Stored dataset items
★ ★ ★ ★ ★ ★ ★
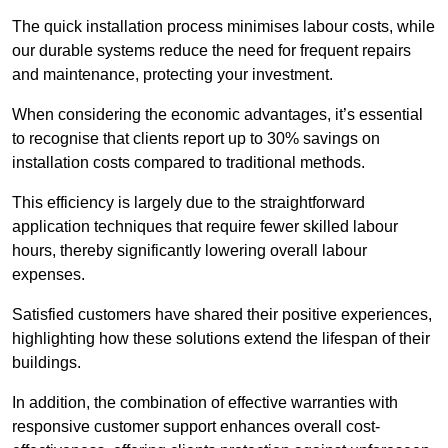
The quick installation process minimises labour costs, while
our durable systems reduce the need for frequent repairs
and maintenance, protecting your investment.
When considering the economic advantages, it’s essential
to recognise that clients report up to 30% savings on
installation costs compared to traditional methods.
This efficiency is largely due to the straightforward
application techniques that require fewer skilled labour
hours, thereby significantly lowering overall labour
expenses.
Satisfied customers have shared their positive experiences,
highlighting how these solutions extend the lifespan of their
buildings.
In addition, the combination of effective warranties with
responsive customer support enhances overall cost-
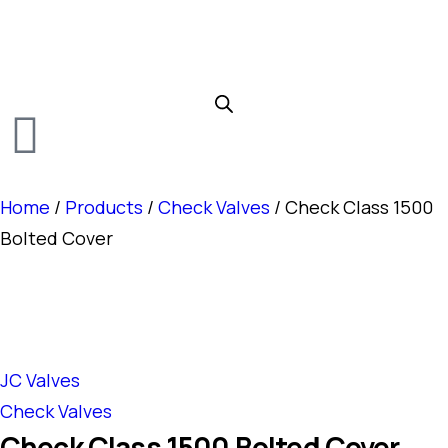
Home
/
Products
/
Check Valves
/ Check Class 1500
Bolted Cover
JC Valves
Check Valves
Check Class 1500 Bolted Cover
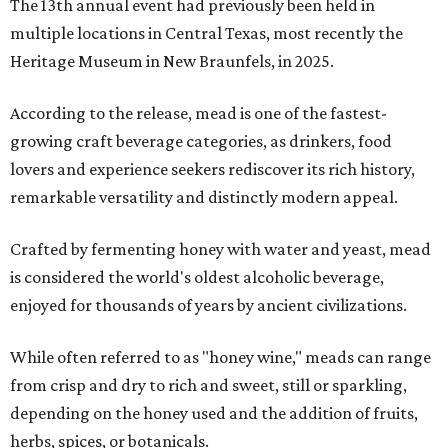
The 13th annual event had previously been held in
multiple locations in Central Texas, most recently the
Heritage Museum in New Braunfels, in 2025.
According to the release, mead is one of the fastest-
growing craft beverage categories, as drinkers, food
lovers and experience seekers rediscover its rich history,
remarkable versatility and distinctly modern appeal.
Crafted by fermenting honey with water and yeast, mead
is considered the world's oldest alcoholic beverage,
enjoyed for thousands of years by ancient civilizations.
While often referred to as "honey wine," meads can range
from crisp and dry to rich and sweet, still or sparkling,
depending on the honey used and the addition of fruits,
herbs, spices, or botanicals.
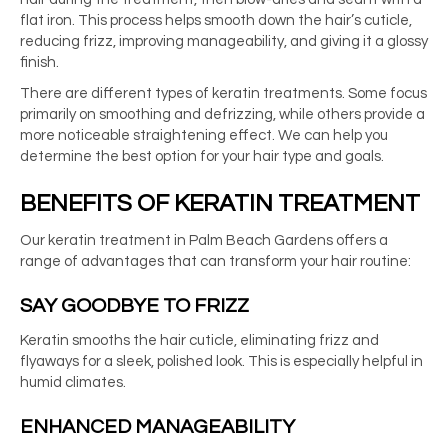
flat iron. This process helps smooth down the hair’s cuticle,
reducing frizz, improving manageability, and giving it a glossy
finish.
There are different types of keratin treatments. Some focus
primarily on smoothing and defrizzing, while others provide a
more noticeable straightening effect. We can help you
determine the best option for your hair type and goals.
BENEFITS OF KERATIN TREATMENT
Our
keratin treatment in Palm Beach Gardens
offers a
range of advantages that can transform your hair routine:
SAY GOODBYE TO FRIZZ
Keratin smooths the hair cuticle, eliminating frizz and
flyaways for a sleek, polished look. This is especially helpful in
humid climates.
ENHANCED MANAGEABILITY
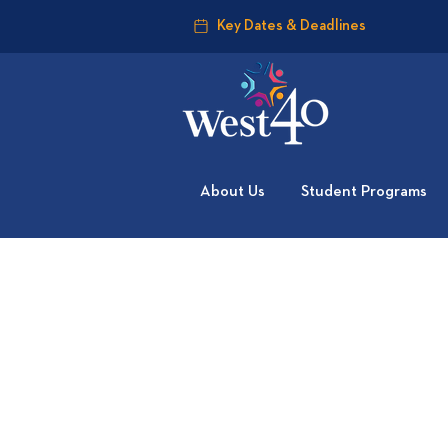
Key Dates & Deadlines
About Us
Student Programs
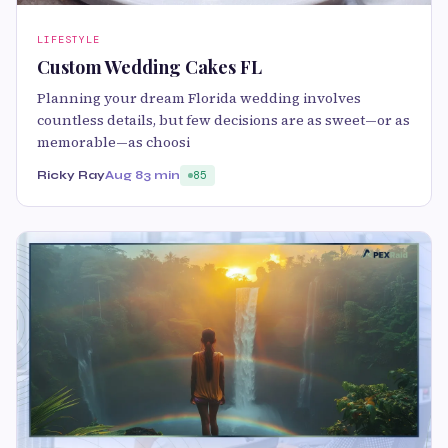
LIFESTYLE
Custom Wedding Cakes FL
Planning your dream Florida wedding involves
countless details, but few decisions are as sweet—or as
memorable—as choosi
Ricky Ray
Aug 8
3 min
85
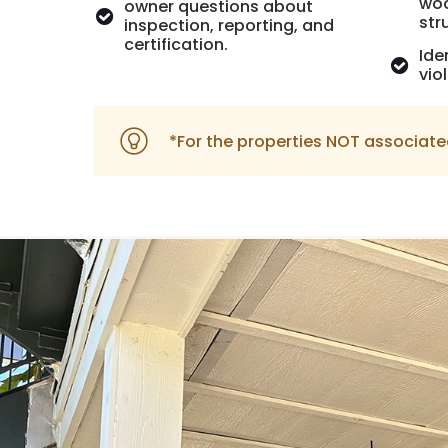
woo
owner questions about
str
inspection, reporting, and
certification.
Ide
vio
*For the properties NOT associate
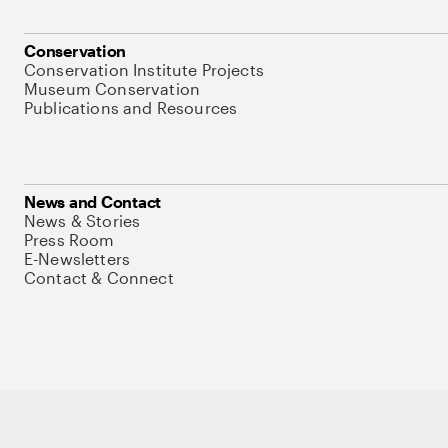
Conservation
Conservation Institute Projects
Museum Conservation
Publications and Resources
News and Contact
News & Stories
Press Room
E-Newsletters
Contact & Connect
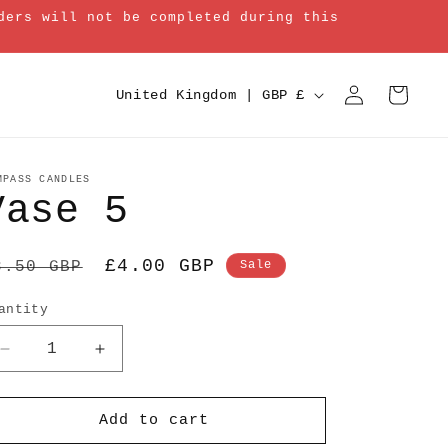
ders will not be completed during this
Log
C
Cart
United Kingdom | GBP £
in
o
u
n
MPASS CANDLES
Vase 5
t
r
egular
Sale
£4.00 GBP
8.50 GBP
Sale
y
rice
price
/
antity
r
Decrease
Increase
e
quantity
quantity
g
for
for
Vase
Vase
Add to cart
i
5
5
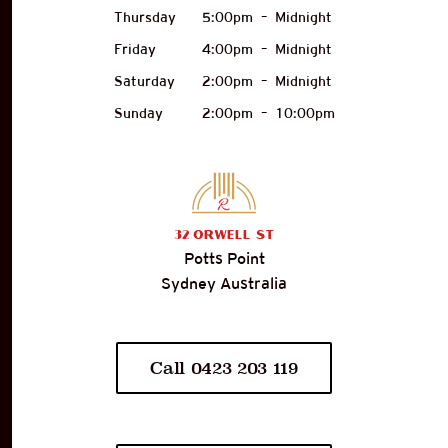
Thursday
5:00pm
–
Midnight
Friday
4:00pm
–
Midnight
Saturday
2:00pm
–
Midnight
Sunday
2:00pm
–
10:00pm
32
Orwell St
Potts Point
Sydney Australia
Call 0423 203 119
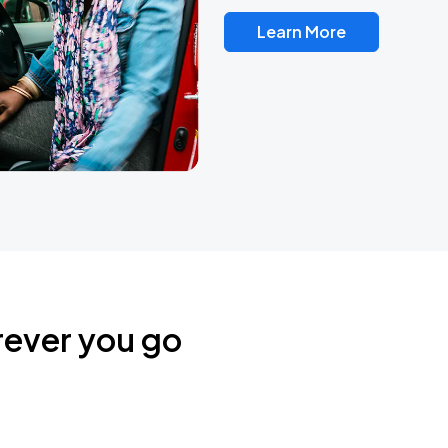
Learn More
rever you go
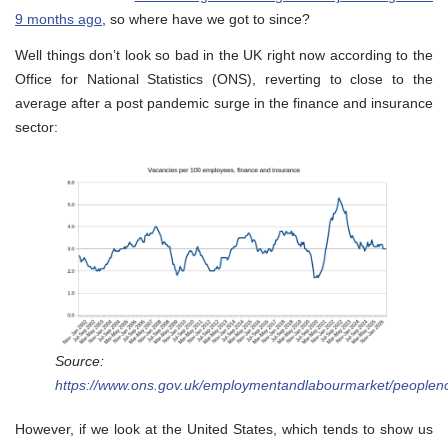
9 months ago
, so where have we got to since?
Well things don’t look so bad in the UK right now according to the
Office for National Statistics (ONS), reverting to close to the
average after a post pandemic surge in the finance and insurance
sector:
Source:
https://www.ons.gov.uk/employmentandlabourmarket/peoplen
However, if we look at the United States, which tends to show us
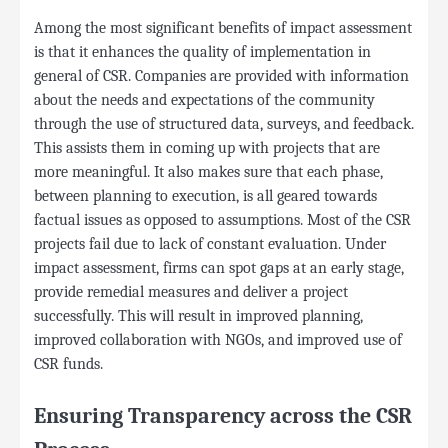
Among the most significant benefits of impact assessment
is that it enhances the quality of implementation in
general of CSR. Companies are provided with information
about the needs and expectations of the community
through the use of structured data, surveys, and feedback.
This assists them in coming up with projects that are
more meaningful. It also makes sure that each phase,
between planning to execution, is all geared towards
factual issues as opposed to assumptions. Most of the CSR
projects fail due to lack of constant evaluation. Under
impact assessment, firms can spot gaps at an early stage,
provide remedial measures and deliver a project
successfully. This will result in improved planning,
improved collaboration with NGOs, and improved use of
CSR funds.
Ensuring Transparency across the CSR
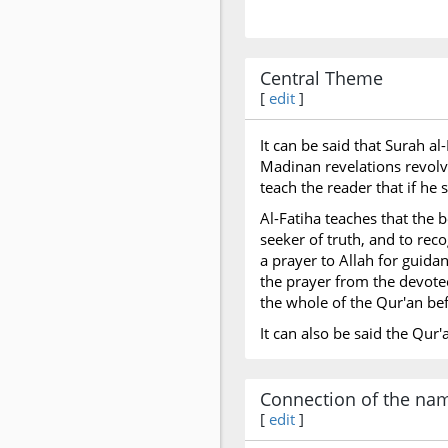
Central Theme
[
edit
]
It can be said that Surah a
Madinan revelations revolve
teach the reader that if he 
Al-Fatiha teaches that the 
seeker of truth, and to rec
a prayer to Allah for guidan
the prayer from the devotee
the whole of the Qur'an bef
It can also be said the Qur
Connection of the nam
[
edit
]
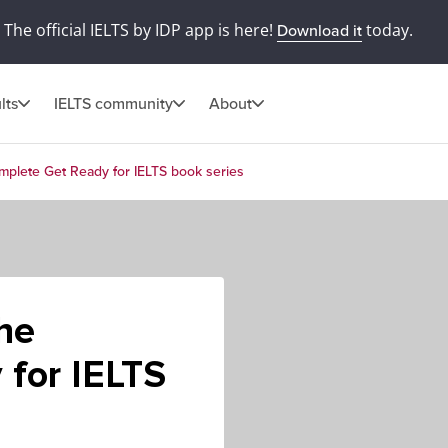
The official IELTS by IDP app is here!
today.
Download it
lts
IELTS community
About
omplete Get Ready for IELTS book series
the
 for IELTS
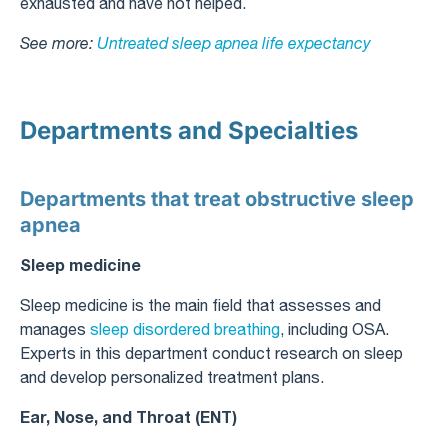
exhausted and have not helped.
See more:
Untreated sleep apnea life expectancy​
Departments and Specialties
Departments that treat obstructive sleep
apnea
Sleep medicine
Sleep medicine is the main field that assesses and
manages
sleep disordered breathing
, including OSA.
Experts in this department conduct research on sleep
and develop personalized treatment plans.
Ear, Nose, and Throat (ENT)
★ ★ ★ ★ ★ ★ ★
■ **Your assignment**: Whenever "United" occurs in a line above, copy that line.

■ **Solved problem**:
United Kingdom | GBP £
However, if we look at the United States, which tends to show us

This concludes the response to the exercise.